### Excerpt
__________

And then we had the double non-whammy of Nostradamus predicting World War III, the Second Coming, or whatever in July 1999, followed by something or other predicted by just about everybody in 2000 because it was a nice round number.
I've read somewhere - I'm afraid I forget where, but it may well have been on Andrew Collins' website - that since then, certain types of New Age book have suffered a terrible slump in sales because people are starting to catch on that the prophecies fail dismally every single time.
Now, I'm all for prophecies. It's a classic way of countering the old "put up or shut up" argument. I salute David Icke for announcing on television to millions of enthralled viewers way back when he was a sufficiently new nutter to be vaguely interesting that Greece would be obliterated by an earthquake of unprecedented fury before the end of the year, and if it wasn't, he was talking rubbish about being the Son of God, and one or two other things besides. Unfortunately he seems to have quietly forgotten that inconvenient little detail, but it seemed quite brave at the time.

__________

Copy the passage on failed prophecies starting with "And then we" and going on through "every single time.", substituting "self-help" for "New Age". The data is separate material with no tie to the passage on failed prophecies.

### Data provided
__________

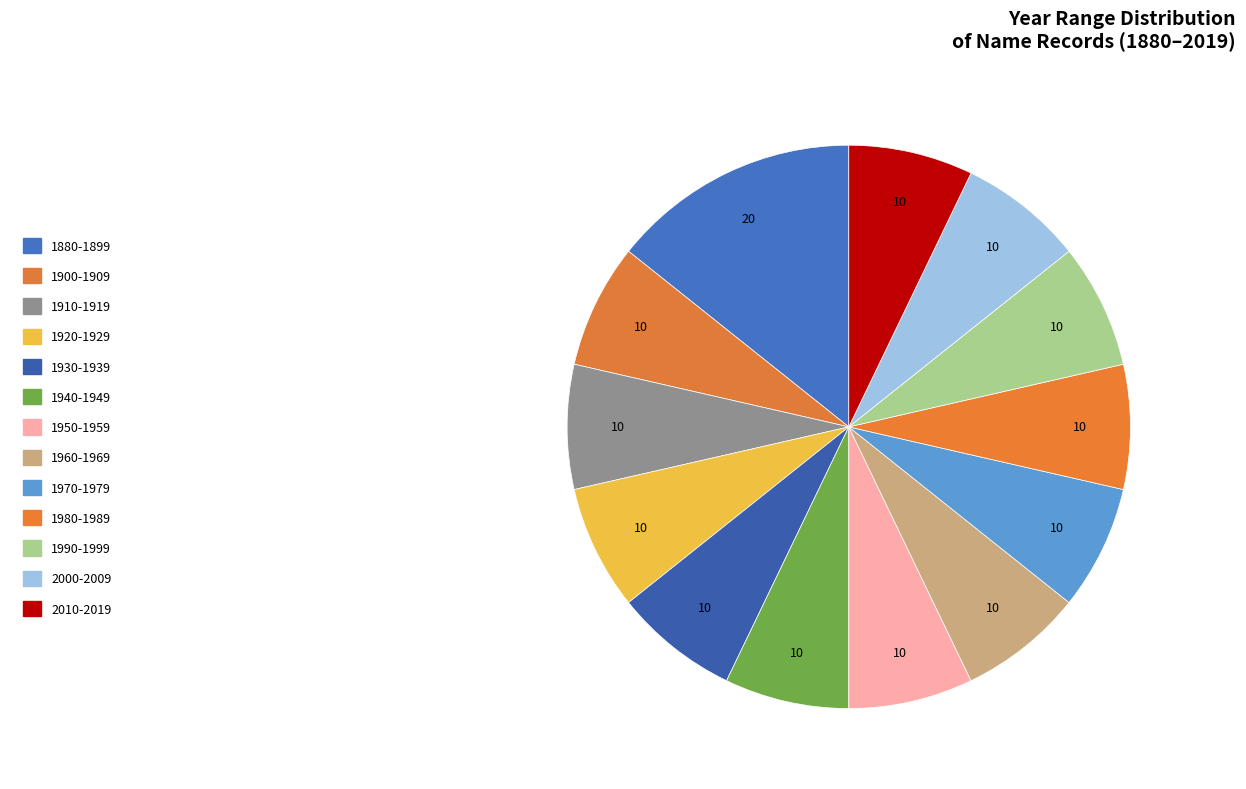

Is there any slice that represents more than half of the pie?

No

__________

### Answer section
And then we had the double non-whammy of Nostradamus predicting World War III, the Second Coming, or whatever in July 1999, followed by something or other predicted by just about everybody in 2000 because it was a nice round number.
I've read somewhere - I'm afraid I forget where, but it may well have been on Andrew Collins' website - that since then, certain types of self-help book have suffered a terrible slump in sales because people are starting to catch on that the prophecies fail dismally every single time.